## Data entries
□ □ □ □ □ □ □
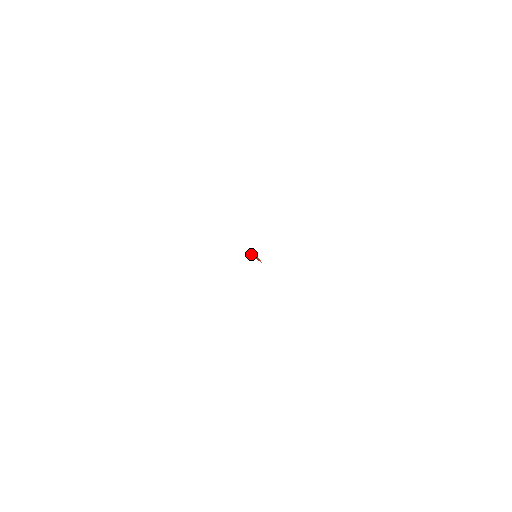
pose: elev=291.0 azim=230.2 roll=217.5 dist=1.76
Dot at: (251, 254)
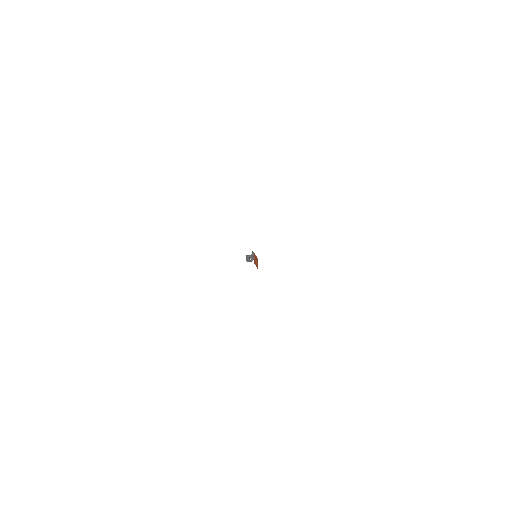
Dot at: (252, 254)
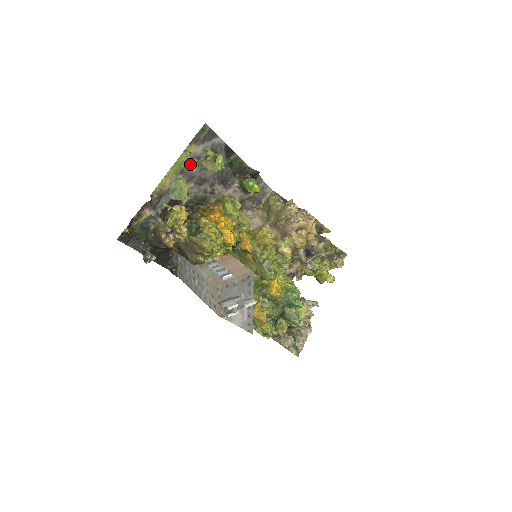
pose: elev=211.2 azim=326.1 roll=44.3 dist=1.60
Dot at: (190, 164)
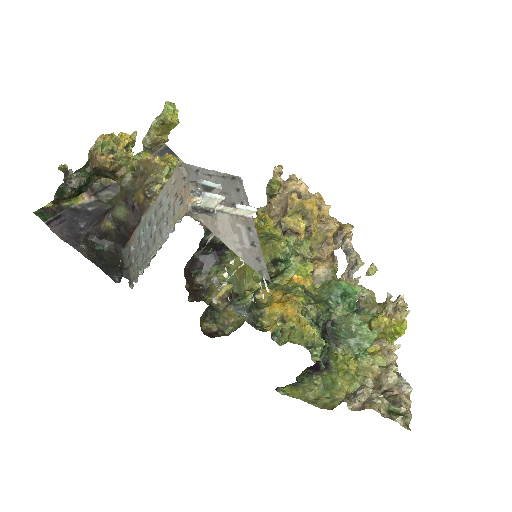
Dot at: occluded
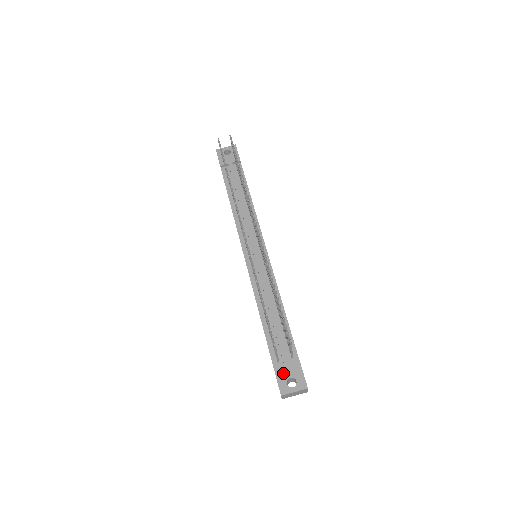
□ □ □ □ □ □ □
## PROBLEM TO SOLVE
Present every line of the rows above as a numbered list, omitting blank lines and the pictures.

## ANSWER FOR THIS EXERCISE
1. pose: elev=291.0 azim=230.2 roll=217.5 dist=1.76
2. Dot at: (251, 254)
3. Dot at: (252, 254)
4. pose: elev=211.2 azim=326.1 roll=44.3 dist=1.60
5. Dot at: (190, 164)
6. Dot at: occluded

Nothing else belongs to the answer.